Sydney Morning Herald - September 8, 2011

Dan Oakes, Auckland Fiji's stint as a pariah nation could be drawing to a close, as New Zealand Prime Minister John Key hinted at a softening of the Australian and New Zealand hard line against the island's military regime.

Speaking at the Pacific Islands Forum in Auckland yesterday, Mr Key appeared to back away from previous demands by the two regional powers that military leader Commodore Frank Bainimarama return Fiji to democracy immediately.

Fiji was suspended from the forum and the Commonwealth after Commodore Bainimarama seized power in a coup in 2006. His regime has since been accused of human rights abuses against opposition groups. Advertisement: Story continues below

Questioned about Fiji's outcast status during a joint press conference with United Nations Secretary-General Ban Ki-Moon, Mr Key appeared to drop demands of an immediate return to democracy, instead cautiously endorsing Commodore Bainimarama's deadline of 2014 for free and fair elections.

"It's my view that the consensus would be of [Pacific] leaders that this time they wouldn't want to see Fiji re-admitted back into the forum unless they demonstrated that they are on a pathway to democracy and the holding of those elections in 2014 as promised," Mr Key said.

"We'd... expect to see a demonstrated commitment that he is actually going to hold those elections.

"And from New Zealand's perspective, we've made it quite clear that we're happy to give both financial and human resources to support that process.

"We desperately want to see democracy in Fiji, and for Fijians to be economically prosperous and all of the advice we have at the moment is that the coup is having quite a damaging effect, not only the economy, but seeing more and more Fijians slipping into poverty."

Mr Key said some island leaders had raised concerns about Fiji's suspension from the forum at a meeting on Tuesday night, but that there would not be a vote on re-admitting Fiji because it is "not one of the agenda items that we are considering".

> [PROBLEM 1]: From the rows, return verbatim the lines beginning with the line that contains "Do not forget" and continuing through the line that contains "Azure IoT Hub.", including both of those lines.
> [PROBLEM 2]: Resume the news article on New Zealand's stance toward Fiji's military regime, continuing from the point at which it stops.
The rows that follow bear no relation to the article above.

(Document images paired with their source code)
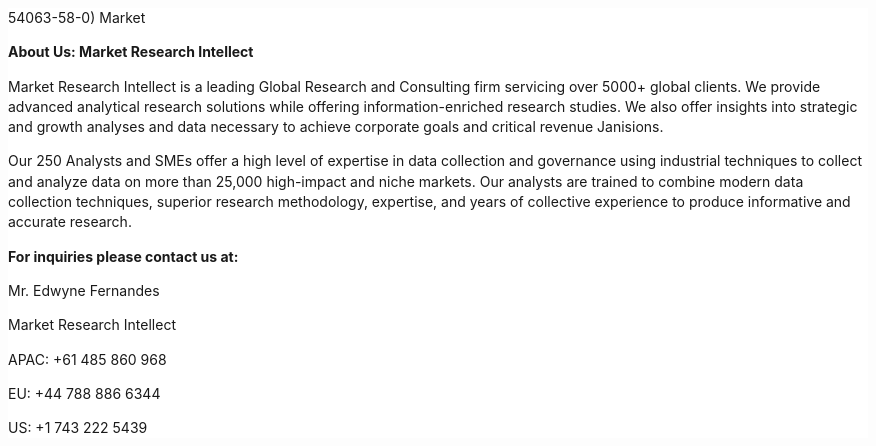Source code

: 54063-58-0) Market</a></span></p><p><strong><span class="font-[700]">About Us: Market Research Intellect</span></strong></p><p><span class="">Market Research Intellect is a leading Global Research and Consulting firm servicing over 5000+ global clients. We provide advanced analytical research solutions while offering information-enriched research studies.&nbsp;</span>We also offer insights into strategic and growth analyses and data necessary to achieve corporate goals and critical revenue Janisions.</p><p><span class="">Our 250 Analysts and SMEs offer a high level of expertise in data collection and governance using industrial techniques to collect and analyze data on more than 25,000 high-impact and niche markets. Our analysts are trained to combine modern data collection techniques, superior research methodology, expertise, and years of collective experience to produce informative and accurate research.</span></p><p><strong>For inquiries please contact us at:</strong></p><p>Mr. Edwyne Fernandes</p><p>Market Research Intellect</p><p>APAC: +61 485 860 968</p><p>EU: +44 788 886 6344</p><p>US: +1 743 222 5439</p>
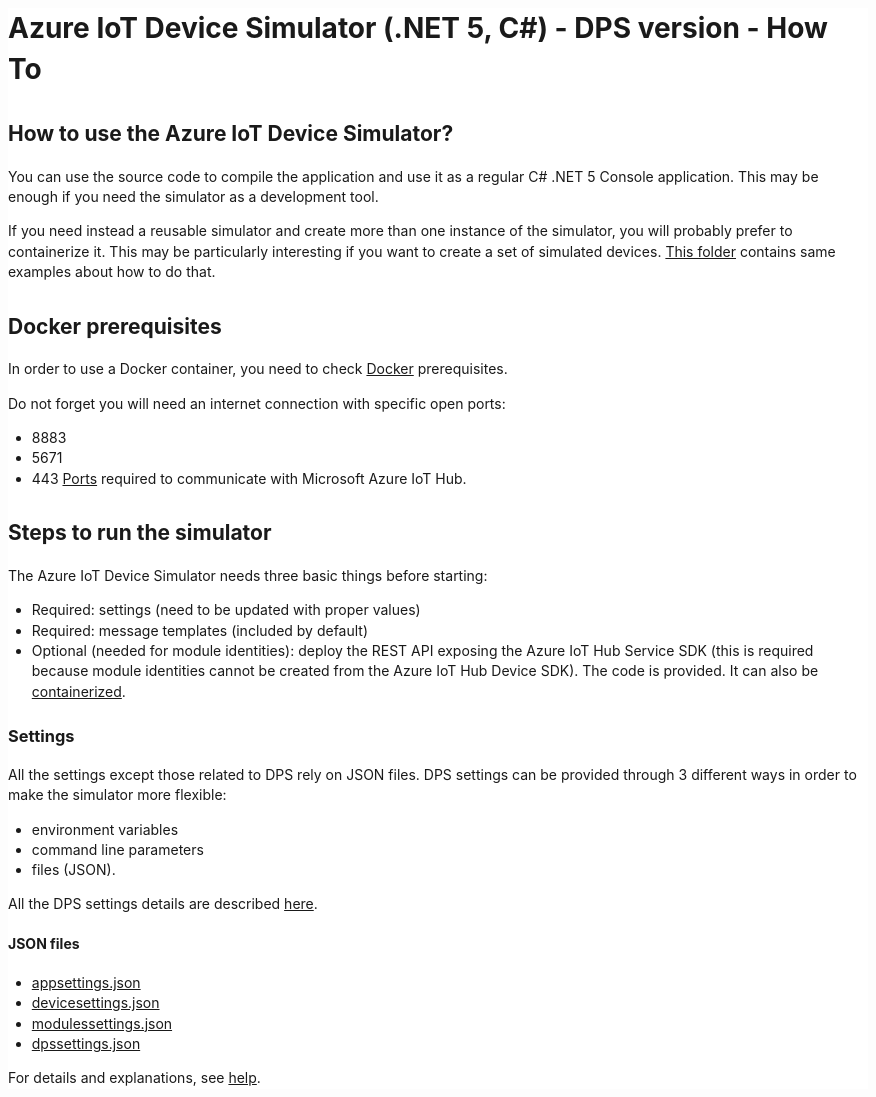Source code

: ﻿# Azure IoT Device Simulator (.NET 5, C#) - DPS version - How To


## How to use the Azure IoT Device Simulator?

You can use the source code to compile the application and use it as a regular C# .NET 5 Console application. This may be enough if you need the simulator as a development tool.

If you need instead a reusable simulator and create more than one instance of the simulator, you will probably prefer to containerize it. This may be particularly interesting if you want to create a set of simulated devices.
[This folder](https://github.com/jonmikeli/azureiotdevicesimulator5-dps/tree/master/containers) contains same examples about how to do that.

## Docker prerequisites
In order to use a Docker container, you need to check [Docker](https://www.docker.com/) prerequisites.

Do not forget you will need an internet connection with specific open ports:
 - 8883
 - 5671
 - 443
[Ports](https://docs.microsoft.com/en-us/azure/iot-hub/iot-hub-devguide-protocols) required to communicate with Microsoft Azure IoT Hub.


## Steps to run the simulator
The Azure IoT Device Simulator needs three basic things before starting:
 - Required: settings (need to be updated with proper values)
 - Required: message templates (included by default)
 - Optional (needed for module identities): deploy the REST API exposing the Azure IoT Hub Service SDK (this is required because module identities cannot be created from the Azure IoT Hub Device SDK). The code is provided. It can also be [containerized](https://github.com/jonmikeli/azureiotdevicesimulator5-dps/tree/master/containers).


### Settings
All the settings except those related to DPS rely on JSON files.
DPS settings can be provided through 3 different ways in order to make the simulator more flexible:
 - environment variables
 - command line parameters
 - files (JSON).

All the DPS settings details are described [here](Provisioning.md).

#### JSON files
 - [appsettings.json](###appsettings.json)
 - [devicesettings.json](###devicesettings.json)
 - [modulessettings.json](###modulessettings.json)
 - [dpssettings.json](###dpssettings.json)

For details and explanations, see [help](Help.md).
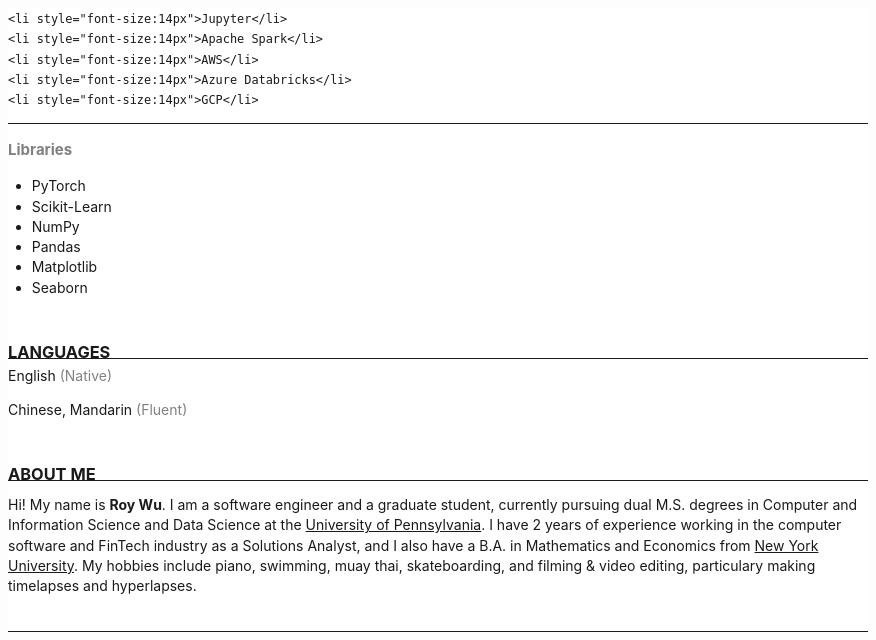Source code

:     <li style="font-size:14px">Jupyter</li>
    <li style="font-size:14px">Apache Spark</li>
    <li style="font-size:14px">AWS</li>
    <li style="font-size:14px">Azure Databricks</li>
    <li style="font-size:14px">GCP</li>
  </ul><hr>
      <p style="font-size:15px;color:gray"><i class="fab fa-python fa-fw"></i> <b>Libraries</b></p>
  <ul>
    <li style="font-size:14px">PyTorch</li>
    <li style="font-size:14px">Scikit-Learn</li>
    <li style="font-size:14px">NumPy</li>
    <li style="font-size:14px">Pandas</li>
    <li style="font-size:14px">Matplotlib</li>
    <li style="font-size:14px">Seaborn</li>
  </ul><br>
  </div>
  </div>

  <div class="w3-container w3-card w3-margin-bottom">
  <h3 class="w3-padding-16" style="margin-bottom: -1.25em;margin-top: 0.5em"><i class="fa fa-language fa-fw w3-margin-right"></i>LANGUAGES</h3><hr style="margin-bottom: 0.5em">
  <div class="w3-container">
    <p style="font-size:14px;display:inline">English<p style="font-size:14px;color:gray;display:inline"> (Native)</p></p>
    <p style="font-size:14px;display:inline">Chinese, Mandarin<p style="font-size:14px;color:gray;display:inline"> (Fluent)</p></p><br>
  </div>
  </div>


</div>


<div class="w3-twothird">



  <div class="w3-container w3-card w3-margin-bottom">
    <h3 class="w3-padding-16" style="margin-bottom: -1.25em;margin-top: 0.5em"><i class="fa fa-user-circle fa-fw w3-margin-right"></i>ABOUT ME</h3><hr style="margin-bottom: 0.5em">
    <div class="w3-container">
      <p style="font-size:14px">Hi! My name is <b>Roy Wu</b>. I am a software engineer and a graduate student, currently pursuing dual M.S. degrees in Computer and Information Science and Data Science at the <a href="https://dats.seas.upenn.edu/">University of Pennsylvania</a>. I have 2 years of experience working in the computer software and FinTech industry as a Solutions Analyst, and I also have a B.A. in Mathematics and Economics from <a href="http://www.nyu.edu/">New York University</a>. My hobbies include piano, swimming, muay thai, skateboarding, and filming & video editing, particulary making timelapses and hyperlapses.<br/><br/>
        <video width="100%" playsinline autoplay loop muted>
        <source src="/img/monaco.mov" type="video/mp4">
        </video>
        <center><hr>
        <a style="color:#494949" target="_blank" href="mailto:wuroy18@gmail.com"><span class="fa-stack fa-2x" style="font-size:14px"><i class="fas fa-circle fa-stack-2x"></i><i class="fa fa-envelope fa-stack-1x fa-inverse"></i></span>
        <a style="color:#494949" target="_blank" href="https://www.linkedin.com/in/roynwu"><span class="fa-stack fa-2x" style="font-size:14px"><i class="fas fa-circle fa-stack-2x"></i><i class="fab fa-linkedin-in fa-stack-1x fa-inverse"></i></span></a>
        <a style="color:#494949" target="_blank" href="https://github.com/roynwu"><span class="fa-stack fa-2x" style="font-size:14px"><i class="fas fa-circle fa-stack-2x"></i><i class="fab fa-github fa-stack-1x fa-inverse"></i></span></a>
        <a style="color: #494949" target="_blank" href="https://www.instagram.com/willroygu"><span class="fa-stack fa-2x" style="font-size:14px"><i class="fas fa-circle fa-stack-2x"></i><i class="fab fa-instagram fa-stack-1x fa-inverse"></i></span></a>
        <a style="color:#494949" target="_blank" href="https://www.youtube.com/channel/UC5nZmHELY4QKFHCeFOs-Arg?view_as=subscriber"><span class="fa-stack fa-2x" style="font-size:14px"><i class="fas fa-circle fa-stack-2x"></i><i class="fab fa-youtube fa-stack-1x fa-inverse"></i></span></a>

> [RESPONSE BOX 1]:
Do not forget you will need an internet connection with specific open ports:
 - 8883
 - 5671
 - 443
[Ports](https://docs.microsoft.com/en-us/azure/iot-hub/iot-hub-devguide-protocols) required to communicate with Microsoft Azure IoT Hub.

> [RESPONSE BOX 2]:
Several leaders from forum nations met Commodore Bainimarama last week in Fiji and co-signed a communique calling for there to be more acknowledgement of Fiji's progress towards democracy and prosperity.

A spokesman for Prime Minister Julia Gillard last night denied the Pacific Islands Forum had softened its approach to Fiji, saying Australia's view on the issue was clear. "There must be return to democracy in Fiji as soon as possible," he said.

Kiribati President Anote Tong told reporters yesterday that he would fight to have Fiji reinstated, describing the island nation as a "bad young boy", who is nonetheless part of the Pacific family.

The Lowy Institute's Jenny Hayward-Jones in Auckland for the forum described Mr Key's comments as a "marked shift" that acknowledged the desire among other Pacific nations to see Fiji return to the fold, but that it was still uncertain whether Commodore Bainimarama would stick to his 2014 commitment.

"John Key has qualified his statement by saying Fiji had to demonstrate it was on a pathway to democracy in 2014," Ms Hayward-Jones said.

"There are few markers the Fiji government can point to in order to prove this and at the moment it seems unlikely that Bainimarama will feel comfortable engaging with all political leaders in Fiji, which seems to be a prerequisite for the forum's support for the 2014 timetable."